Les rencontres culturelles présentent l'avantage de regrouper une riche palette de spécialistes, représentative du vaste intérêt manifesté à l'égard de la thématique abordée: des intellectuels de divers horizons, des professionnels de l'information à travers le monde, des hommes politiques, des chercheurs et des universitaires, des représentants de la société civile, des académiciens.
La diversité des parcours intellectuels et professionnels des participants témoigne de l'esprit de partage et de la richesse du pluralisme, malgré les problèmes inhérents à chaque société.
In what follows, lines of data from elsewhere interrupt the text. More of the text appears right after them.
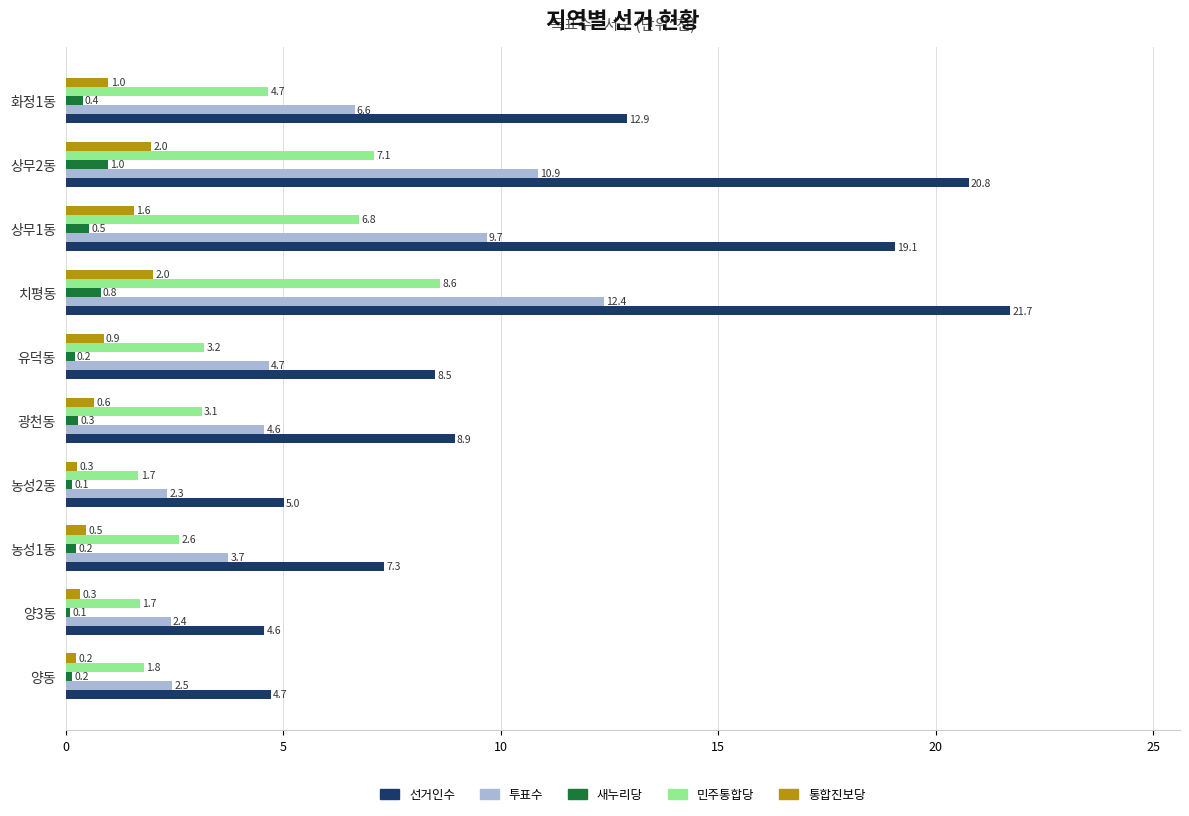

Which series has the widest spread of values?

선거인수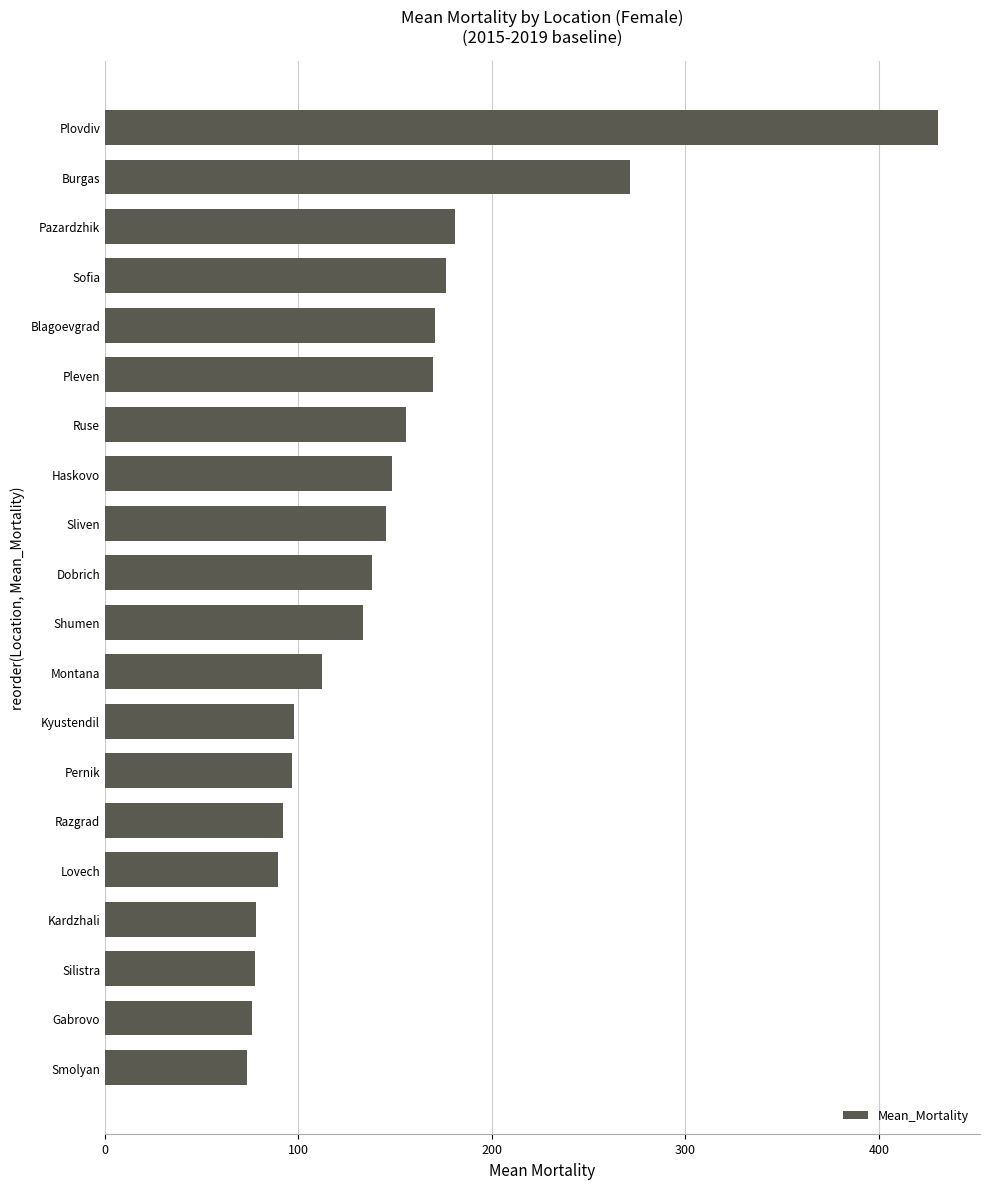

The value at Pazardzhik is 61.7. True or false?

False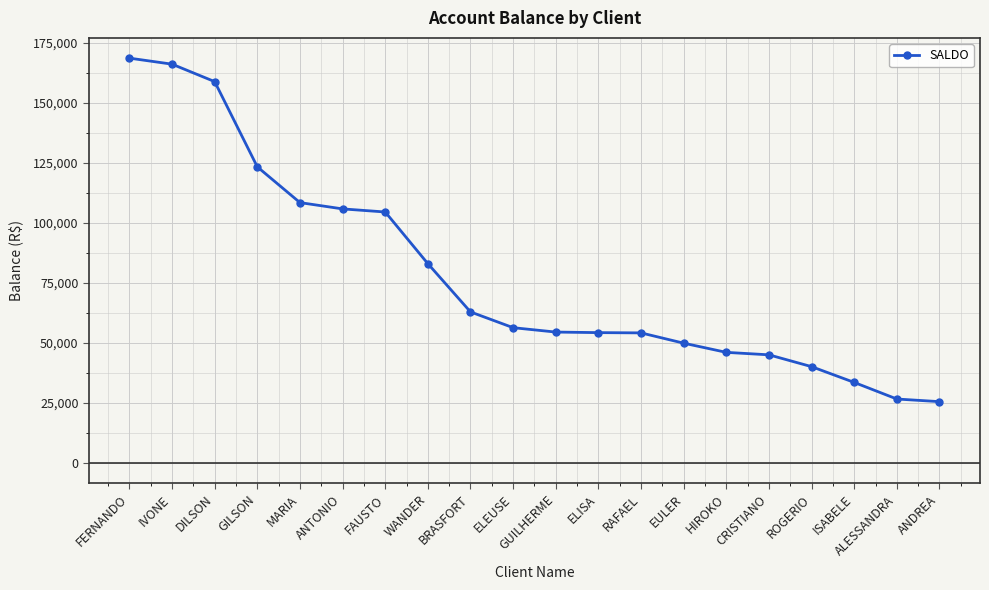

Which category has the highest value across all series?

FERNANDO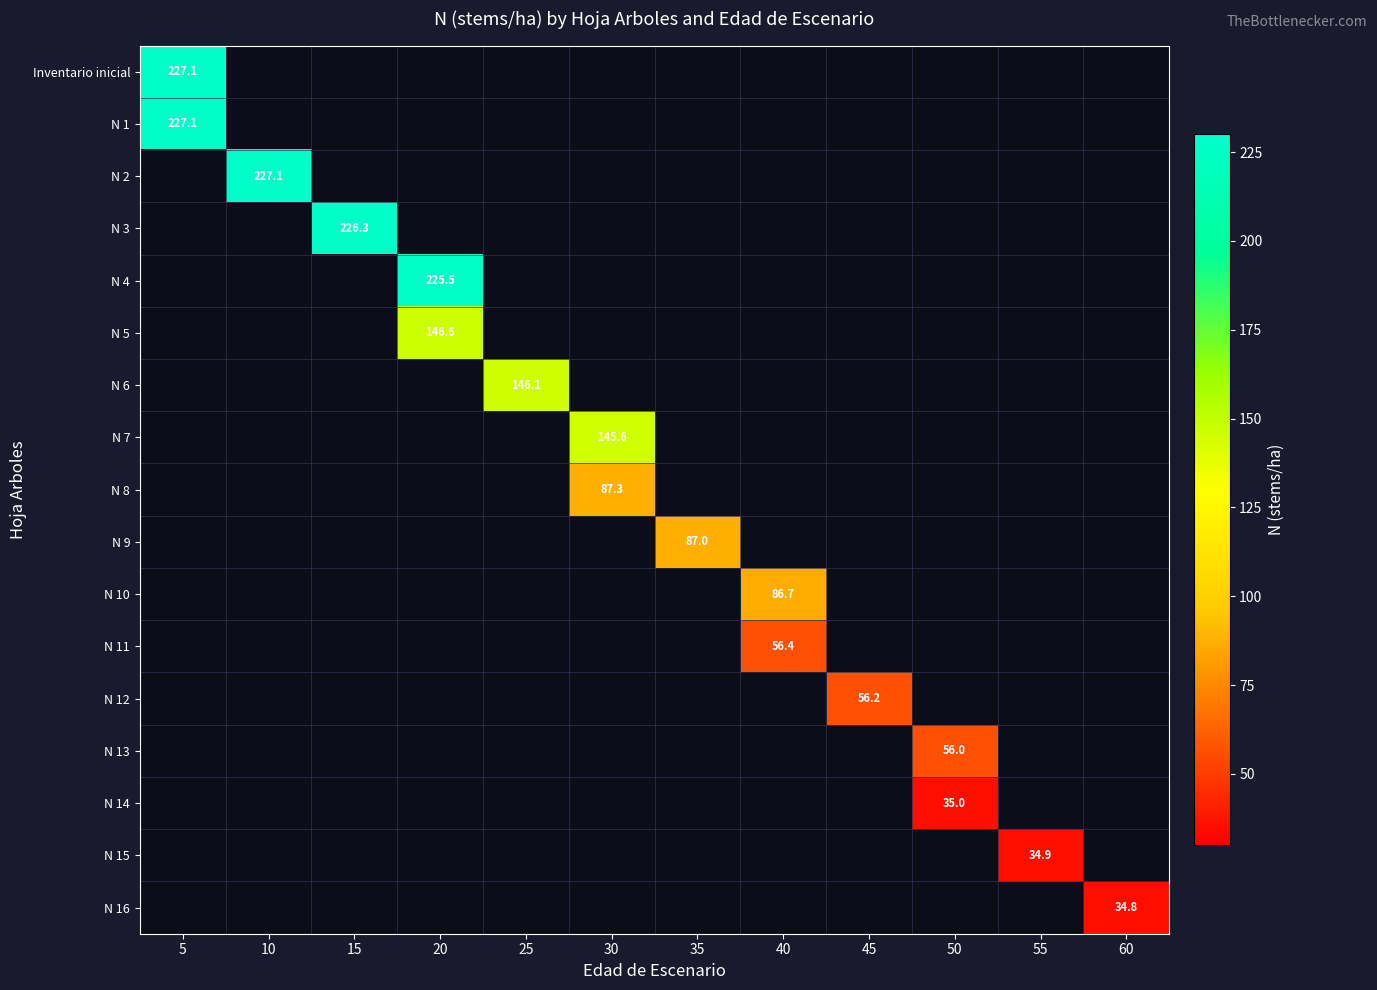

List the series in order of their peak value, highest first.

Inventario inicial, N 1, N 2, N 3, N 4, N 5, N 6, N 7, N 8, N 9, N 10, N 11, N 12, N 13, N 14, N 15, N 16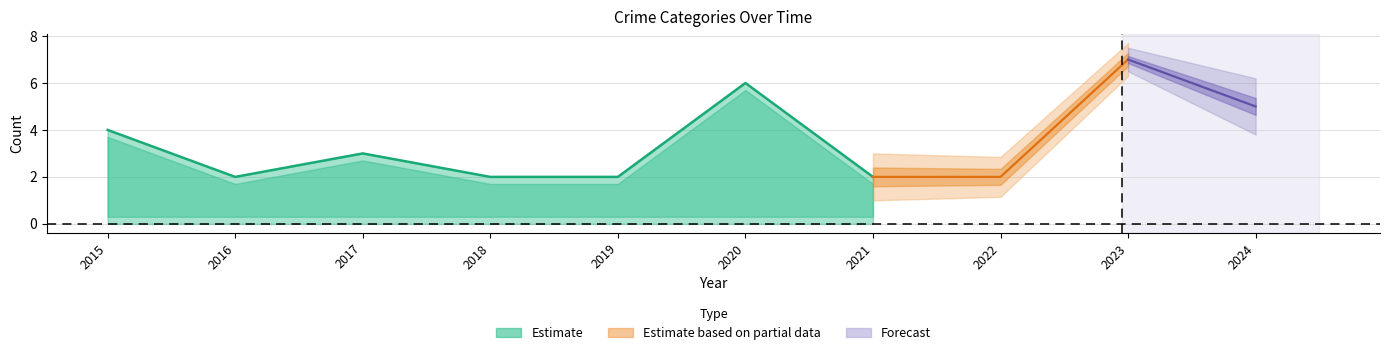

True or false: Criminal Sexual Assault and Total cross at least once.

False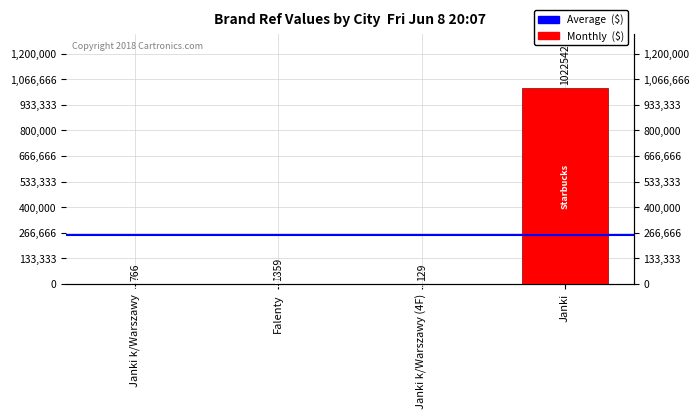

What value does the data have at Janki k/Warszawy, to the nearest 100?

800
Respecter le droit à la différence
Cinquième but, la culture favorise le respect du droit à la différence. Sans ce point-clé, la violence sociale dominera. D'autant que se pose la question: «Les médias arabes et occidentaux, dans un climat général de crise, peuvent-ils développer la capacité de comprendre et respecter l'autre?» Le dialogue culturel à travers les médias peut créer une interaction, un échange instructif enrichissants qui ouvrent l'esprit et encouragent le partage des idées dans le respect d'autrui. L'information culturelle, à travers le livre, le cinéma, le théâtre, la musique, les arts plastiques et le patrimoine, est le moyen stratégique d'enrichir l'identité et d'explorer les différents processus et mécanismes par lesquels on prévoit les transformations pour les assumer. Percevoir et comprendre les différences, élargir la vision du monde, approfondir la connaissance de soi-même pour bâtir un monde civilisé est le but. Cependant, l'ignorance, les préjugés mutuels, les conditions du débat et la tentative d'hégémonie mondiale peuvent freiner ces possibilités. Les peuples attendent un nouvel ordre mondial juste. Des citoyens cultivés et les débats culturels y contribuent. Les hommes de culture, dans leur diversité et leurs contrastes, doivent persévérer pour assumer leur vocation si vitale, au service de leur patrie.